Ricevo in terapia Gestalt persone che si sentono interiormente stanche, sole, smarrite, o intrappolate in relazioni ripetitive e dolorose.
Molte hanno imparato ad adattarsi, a indossare maschere, a tacere ciò che provano per paura dello sguardo dell’altro. Col tempo, finiscono per fare scelte disallineate e per allontanarsi da sé.
La terapia Gestalt permette di ritrovare una relazione più viva con sé stessi e con gli altri.
Aiuta a riconoscere e convalidare ciò che si prova, a identificare i propri bisogni, a uscire da schemi relazionali che fanno male e a sentirsi più liberi nelle proprie scelte.
Non fornisco soluzioni preconfezionate. Sono sempre personali.
Cammino insieme alla persona affinché emergano i suoi stessi aggiustamenti, a partire da ciò che vive qui e ora.

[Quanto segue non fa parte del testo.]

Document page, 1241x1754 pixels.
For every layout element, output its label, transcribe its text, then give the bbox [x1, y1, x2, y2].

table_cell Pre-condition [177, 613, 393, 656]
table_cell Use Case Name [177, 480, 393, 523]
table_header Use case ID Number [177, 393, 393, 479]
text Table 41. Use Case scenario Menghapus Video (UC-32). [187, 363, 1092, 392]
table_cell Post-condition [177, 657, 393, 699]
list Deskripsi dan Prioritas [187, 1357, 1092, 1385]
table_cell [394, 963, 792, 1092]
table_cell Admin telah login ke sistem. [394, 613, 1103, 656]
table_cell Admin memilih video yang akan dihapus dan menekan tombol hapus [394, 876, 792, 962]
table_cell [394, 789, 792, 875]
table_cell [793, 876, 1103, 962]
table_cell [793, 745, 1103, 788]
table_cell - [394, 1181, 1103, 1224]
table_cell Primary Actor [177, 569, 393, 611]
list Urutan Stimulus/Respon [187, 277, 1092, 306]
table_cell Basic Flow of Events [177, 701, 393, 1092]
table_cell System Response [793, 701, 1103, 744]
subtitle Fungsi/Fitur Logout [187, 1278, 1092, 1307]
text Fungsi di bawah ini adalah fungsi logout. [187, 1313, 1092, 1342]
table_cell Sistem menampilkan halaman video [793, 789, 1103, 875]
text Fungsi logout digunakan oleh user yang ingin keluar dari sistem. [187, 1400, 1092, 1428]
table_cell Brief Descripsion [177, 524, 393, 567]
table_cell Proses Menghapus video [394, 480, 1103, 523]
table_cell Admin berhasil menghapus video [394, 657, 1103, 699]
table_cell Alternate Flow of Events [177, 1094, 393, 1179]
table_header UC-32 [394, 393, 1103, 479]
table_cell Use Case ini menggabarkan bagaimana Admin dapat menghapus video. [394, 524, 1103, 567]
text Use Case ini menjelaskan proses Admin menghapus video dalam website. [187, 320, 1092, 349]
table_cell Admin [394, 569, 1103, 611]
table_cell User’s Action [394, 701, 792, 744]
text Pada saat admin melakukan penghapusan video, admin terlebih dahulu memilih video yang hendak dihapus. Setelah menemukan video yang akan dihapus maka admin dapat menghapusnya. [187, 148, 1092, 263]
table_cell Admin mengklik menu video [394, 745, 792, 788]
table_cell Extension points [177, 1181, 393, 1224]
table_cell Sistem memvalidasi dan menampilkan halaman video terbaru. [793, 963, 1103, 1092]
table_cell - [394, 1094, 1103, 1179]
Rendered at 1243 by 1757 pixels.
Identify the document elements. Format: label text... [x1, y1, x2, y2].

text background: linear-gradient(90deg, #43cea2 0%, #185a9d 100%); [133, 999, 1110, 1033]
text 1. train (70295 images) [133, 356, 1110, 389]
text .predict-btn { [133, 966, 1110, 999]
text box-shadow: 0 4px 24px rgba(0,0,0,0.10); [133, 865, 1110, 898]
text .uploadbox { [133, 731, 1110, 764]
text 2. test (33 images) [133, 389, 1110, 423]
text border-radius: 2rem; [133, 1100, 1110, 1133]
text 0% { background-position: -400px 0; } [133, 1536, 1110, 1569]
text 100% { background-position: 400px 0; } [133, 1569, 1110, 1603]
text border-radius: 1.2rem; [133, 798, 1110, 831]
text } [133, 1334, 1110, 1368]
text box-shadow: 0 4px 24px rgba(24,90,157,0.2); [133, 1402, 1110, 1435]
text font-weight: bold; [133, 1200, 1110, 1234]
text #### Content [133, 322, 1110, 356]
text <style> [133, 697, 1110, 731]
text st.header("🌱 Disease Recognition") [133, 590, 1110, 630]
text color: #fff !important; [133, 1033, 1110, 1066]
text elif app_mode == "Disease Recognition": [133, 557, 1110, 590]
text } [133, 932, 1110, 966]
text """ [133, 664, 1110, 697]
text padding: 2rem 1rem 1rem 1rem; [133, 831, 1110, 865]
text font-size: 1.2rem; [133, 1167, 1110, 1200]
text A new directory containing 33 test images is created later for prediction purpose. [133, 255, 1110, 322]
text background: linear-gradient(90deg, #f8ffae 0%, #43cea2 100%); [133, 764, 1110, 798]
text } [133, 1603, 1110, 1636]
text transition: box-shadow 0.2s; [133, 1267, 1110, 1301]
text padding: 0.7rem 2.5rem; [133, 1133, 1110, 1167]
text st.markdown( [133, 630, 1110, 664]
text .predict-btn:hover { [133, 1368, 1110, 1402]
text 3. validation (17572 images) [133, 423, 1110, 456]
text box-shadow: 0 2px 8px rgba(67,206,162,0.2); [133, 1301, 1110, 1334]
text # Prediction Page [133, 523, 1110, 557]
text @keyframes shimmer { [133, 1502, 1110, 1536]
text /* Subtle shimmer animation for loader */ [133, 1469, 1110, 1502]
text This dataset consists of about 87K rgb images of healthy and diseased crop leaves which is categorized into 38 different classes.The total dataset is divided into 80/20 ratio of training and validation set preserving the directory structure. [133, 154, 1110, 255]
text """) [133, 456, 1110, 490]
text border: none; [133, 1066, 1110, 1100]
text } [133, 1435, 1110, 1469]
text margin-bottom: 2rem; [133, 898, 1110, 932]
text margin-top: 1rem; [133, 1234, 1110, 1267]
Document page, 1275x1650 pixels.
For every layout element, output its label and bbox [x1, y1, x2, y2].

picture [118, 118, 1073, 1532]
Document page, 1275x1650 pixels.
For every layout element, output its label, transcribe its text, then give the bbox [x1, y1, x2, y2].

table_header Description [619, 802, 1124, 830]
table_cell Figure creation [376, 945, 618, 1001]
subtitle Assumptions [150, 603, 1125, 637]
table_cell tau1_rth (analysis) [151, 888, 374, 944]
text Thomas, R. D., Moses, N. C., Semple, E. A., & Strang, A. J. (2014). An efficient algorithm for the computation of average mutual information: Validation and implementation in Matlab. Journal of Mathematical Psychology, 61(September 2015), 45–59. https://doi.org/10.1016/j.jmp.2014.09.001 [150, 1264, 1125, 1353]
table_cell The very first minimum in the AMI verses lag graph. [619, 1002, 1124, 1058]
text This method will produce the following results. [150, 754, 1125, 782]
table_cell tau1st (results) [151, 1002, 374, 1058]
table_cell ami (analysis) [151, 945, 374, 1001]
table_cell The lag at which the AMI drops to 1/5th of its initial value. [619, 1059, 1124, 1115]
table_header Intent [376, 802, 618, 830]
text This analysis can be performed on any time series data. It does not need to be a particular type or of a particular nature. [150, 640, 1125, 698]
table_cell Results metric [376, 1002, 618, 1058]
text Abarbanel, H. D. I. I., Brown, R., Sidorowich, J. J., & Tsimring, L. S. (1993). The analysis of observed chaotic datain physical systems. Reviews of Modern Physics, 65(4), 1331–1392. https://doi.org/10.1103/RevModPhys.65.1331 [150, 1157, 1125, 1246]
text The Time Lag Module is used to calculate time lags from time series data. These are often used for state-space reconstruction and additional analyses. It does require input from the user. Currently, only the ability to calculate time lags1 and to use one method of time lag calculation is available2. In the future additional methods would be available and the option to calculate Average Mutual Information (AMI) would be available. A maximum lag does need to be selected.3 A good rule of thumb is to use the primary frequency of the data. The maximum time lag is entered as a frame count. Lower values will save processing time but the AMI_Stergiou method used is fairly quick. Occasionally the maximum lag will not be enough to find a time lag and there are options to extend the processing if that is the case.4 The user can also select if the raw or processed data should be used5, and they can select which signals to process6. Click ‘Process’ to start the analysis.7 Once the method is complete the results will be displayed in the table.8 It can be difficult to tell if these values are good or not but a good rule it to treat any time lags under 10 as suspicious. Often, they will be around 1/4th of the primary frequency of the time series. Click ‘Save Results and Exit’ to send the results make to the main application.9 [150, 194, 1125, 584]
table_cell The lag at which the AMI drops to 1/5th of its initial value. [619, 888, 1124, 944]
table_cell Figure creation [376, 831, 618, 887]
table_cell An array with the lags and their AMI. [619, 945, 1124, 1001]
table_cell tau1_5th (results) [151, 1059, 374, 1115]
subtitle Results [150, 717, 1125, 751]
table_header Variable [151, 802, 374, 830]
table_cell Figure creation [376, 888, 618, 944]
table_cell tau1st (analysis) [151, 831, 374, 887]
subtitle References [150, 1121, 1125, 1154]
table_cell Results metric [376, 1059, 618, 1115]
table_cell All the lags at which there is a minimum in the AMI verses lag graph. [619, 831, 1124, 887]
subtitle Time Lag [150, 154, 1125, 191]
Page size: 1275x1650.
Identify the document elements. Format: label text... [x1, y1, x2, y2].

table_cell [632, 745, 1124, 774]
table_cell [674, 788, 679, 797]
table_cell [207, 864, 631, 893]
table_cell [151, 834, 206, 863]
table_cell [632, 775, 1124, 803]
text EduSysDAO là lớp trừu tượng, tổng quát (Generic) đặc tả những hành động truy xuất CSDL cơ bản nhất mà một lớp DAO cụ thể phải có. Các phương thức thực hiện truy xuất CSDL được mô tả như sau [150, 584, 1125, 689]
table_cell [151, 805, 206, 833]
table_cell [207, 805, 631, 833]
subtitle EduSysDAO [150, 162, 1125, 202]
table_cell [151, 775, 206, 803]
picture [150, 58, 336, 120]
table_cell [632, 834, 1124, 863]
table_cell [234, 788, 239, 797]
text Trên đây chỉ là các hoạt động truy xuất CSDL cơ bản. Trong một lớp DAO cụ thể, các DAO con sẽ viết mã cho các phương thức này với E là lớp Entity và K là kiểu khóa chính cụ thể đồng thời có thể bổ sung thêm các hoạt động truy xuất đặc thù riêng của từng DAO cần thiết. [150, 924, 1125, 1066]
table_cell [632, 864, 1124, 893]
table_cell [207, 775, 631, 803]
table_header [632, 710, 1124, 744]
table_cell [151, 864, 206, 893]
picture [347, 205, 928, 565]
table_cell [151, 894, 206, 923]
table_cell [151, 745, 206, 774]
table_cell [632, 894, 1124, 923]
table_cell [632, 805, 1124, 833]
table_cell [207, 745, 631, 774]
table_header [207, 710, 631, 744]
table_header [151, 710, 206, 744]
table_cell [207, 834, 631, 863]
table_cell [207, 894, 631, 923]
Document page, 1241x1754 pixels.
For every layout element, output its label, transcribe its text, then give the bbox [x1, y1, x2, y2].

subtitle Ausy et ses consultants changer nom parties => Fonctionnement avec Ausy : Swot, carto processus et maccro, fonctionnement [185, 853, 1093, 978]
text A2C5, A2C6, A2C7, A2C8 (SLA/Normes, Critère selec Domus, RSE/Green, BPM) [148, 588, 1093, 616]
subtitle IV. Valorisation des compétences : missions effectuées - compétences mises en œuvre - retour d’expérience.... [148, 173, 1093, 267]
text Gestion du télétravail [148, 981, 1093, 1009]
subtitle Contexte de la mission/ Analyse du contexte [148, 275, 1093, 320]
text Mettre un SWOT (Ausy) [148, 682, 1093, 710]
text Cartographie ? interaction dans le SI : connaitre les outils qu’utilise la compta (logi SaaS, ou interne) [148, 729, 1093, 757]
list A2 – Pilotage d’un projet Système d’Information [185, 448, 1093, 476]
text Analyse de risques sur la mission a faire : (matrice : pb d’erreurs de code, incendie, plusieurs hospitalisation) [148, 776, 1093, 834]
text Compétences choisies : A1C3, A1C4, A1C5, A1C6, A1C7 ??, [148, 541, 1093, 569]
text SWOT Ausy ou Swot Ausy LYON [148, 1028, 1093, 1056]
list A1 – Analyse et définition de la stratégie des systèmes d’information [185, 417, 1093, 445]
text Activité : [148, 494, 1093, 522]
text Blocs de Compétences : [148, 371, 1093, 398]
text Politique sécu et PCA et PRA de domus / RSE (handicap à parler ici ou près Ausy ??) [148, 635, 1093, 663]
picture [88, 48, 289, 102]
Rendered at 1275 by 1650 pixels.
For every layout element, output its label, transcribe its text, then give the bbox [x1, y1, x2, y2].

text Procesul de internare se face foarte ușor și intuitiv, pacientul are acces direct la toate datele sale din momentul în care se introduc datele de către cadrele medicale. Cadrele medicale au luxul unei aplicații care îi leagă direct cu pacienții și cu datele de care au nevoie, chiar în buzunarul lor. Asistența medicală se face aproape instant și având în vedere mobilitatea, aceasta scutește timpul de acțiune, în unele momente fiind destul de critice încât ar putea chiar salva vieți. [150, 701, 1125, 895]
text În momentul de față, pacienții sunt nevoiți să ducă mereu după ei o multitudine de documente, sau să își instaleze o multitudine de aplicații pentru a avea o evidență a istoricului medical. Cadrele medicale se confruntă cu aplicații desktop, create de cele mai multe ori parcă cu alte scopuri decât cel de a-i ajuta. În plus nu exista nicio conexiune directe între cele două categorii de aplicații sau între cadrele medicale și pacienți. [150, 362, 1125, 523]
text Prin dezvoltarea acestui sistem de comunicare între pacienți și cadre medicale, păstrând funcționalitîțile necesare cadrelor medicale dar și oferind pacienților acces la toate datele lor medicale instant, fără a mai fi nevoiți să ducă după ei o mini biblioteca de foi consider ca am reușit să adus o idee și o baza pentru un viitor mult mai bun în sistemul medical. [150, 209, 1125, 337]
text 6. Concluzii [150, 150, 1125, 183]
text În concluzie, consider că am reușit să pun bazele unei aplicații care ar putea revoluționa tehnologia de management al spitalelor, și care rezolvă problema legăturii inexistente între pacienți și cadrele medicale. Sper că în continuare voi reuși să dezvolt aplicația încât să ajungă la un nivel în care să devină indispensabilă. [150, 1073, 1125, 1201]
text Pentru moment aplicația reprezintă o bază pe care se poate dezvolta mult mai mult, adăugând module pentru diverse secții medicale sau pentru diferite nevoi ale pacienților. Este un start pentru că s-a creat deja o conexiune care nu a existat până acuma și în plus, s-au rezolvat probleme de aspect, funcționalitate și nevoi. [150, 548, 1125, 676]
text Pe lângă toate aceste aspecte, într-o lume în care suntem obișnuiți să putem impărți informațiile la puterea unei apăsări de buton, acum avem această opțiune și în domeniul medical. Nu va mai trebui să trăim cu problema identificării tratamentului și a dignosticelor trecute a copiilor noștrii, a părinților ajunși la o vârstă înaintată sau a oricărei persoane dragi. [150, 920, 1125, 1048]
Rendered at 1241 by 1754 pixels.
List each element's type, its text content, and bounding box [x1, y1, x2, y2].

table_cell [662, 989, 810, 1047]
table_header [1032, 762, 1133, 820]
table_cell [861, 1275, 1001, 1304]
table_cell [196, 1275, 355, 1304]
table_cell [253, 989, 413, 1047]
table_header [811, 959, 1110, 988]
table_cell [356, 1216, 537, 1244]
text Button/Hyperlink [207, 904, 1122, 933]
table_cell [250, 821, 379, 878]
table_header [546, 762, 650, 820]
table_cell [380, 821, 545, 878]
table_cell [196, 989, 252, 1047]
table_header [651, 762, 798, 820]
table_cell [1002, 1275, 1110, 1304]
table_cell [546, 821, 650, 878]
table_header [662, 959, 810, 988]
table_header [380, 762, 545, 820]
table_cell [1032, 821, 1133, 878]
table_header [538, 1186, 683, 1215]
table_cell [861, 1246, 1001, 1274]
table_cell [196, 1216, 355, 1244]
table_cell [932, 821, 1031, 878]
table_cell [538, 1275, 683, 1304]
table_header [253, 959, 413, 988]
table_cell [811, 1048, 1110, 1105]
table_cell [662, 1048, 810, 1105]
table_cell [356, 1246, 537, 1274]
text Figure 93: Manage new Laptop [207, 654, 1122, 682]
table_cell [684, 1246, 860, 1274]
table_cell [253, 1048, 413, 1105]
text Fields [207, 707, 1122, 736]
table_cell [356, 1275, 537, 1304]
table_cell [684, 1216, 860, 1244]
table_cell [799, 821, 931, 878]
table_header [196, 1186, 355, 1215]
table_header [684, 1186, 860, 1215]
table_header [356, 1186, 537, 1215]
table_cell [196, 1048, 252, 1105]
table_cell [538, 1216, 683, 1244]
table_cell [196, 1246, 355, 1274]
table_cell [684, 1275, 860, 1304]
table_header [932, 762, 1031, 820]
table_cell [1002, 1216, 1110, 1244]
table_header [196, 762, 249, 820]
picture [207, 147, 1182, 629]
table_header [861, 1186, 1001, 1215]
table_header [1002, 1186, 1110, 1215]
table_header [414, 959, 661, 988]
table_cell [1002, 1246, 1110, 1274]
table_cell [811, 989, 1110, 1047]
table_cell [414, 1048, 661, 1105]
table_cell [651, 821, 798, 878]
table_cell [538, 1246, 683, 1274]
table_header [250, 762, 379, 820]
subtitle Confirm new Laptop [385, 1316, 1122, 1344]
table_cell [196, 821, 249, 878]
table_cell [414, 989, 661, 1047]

La Gestalt è un approccio umanistico e relazionale, attento all’esperienza presente: emozioni, pensieri, sensazioni corporee e relazione.
Attualmente al 3ᵉ ciclo alla Scuola Parigina di Gestalt, in una formazione avanzata in psicoterapia (relazione d’oggetto e corpo), rivolgo un’attenzione particolare al vissuto corporeo, come bussola del cambiamento.
Le sedute si svolgono in studio o in videoconferenza, durano 50 minuti e sono rivolte agli adulti.
Non siete troppo sensibili.
Forse siete semplicemente scollegati dalla vostra bussola interiore.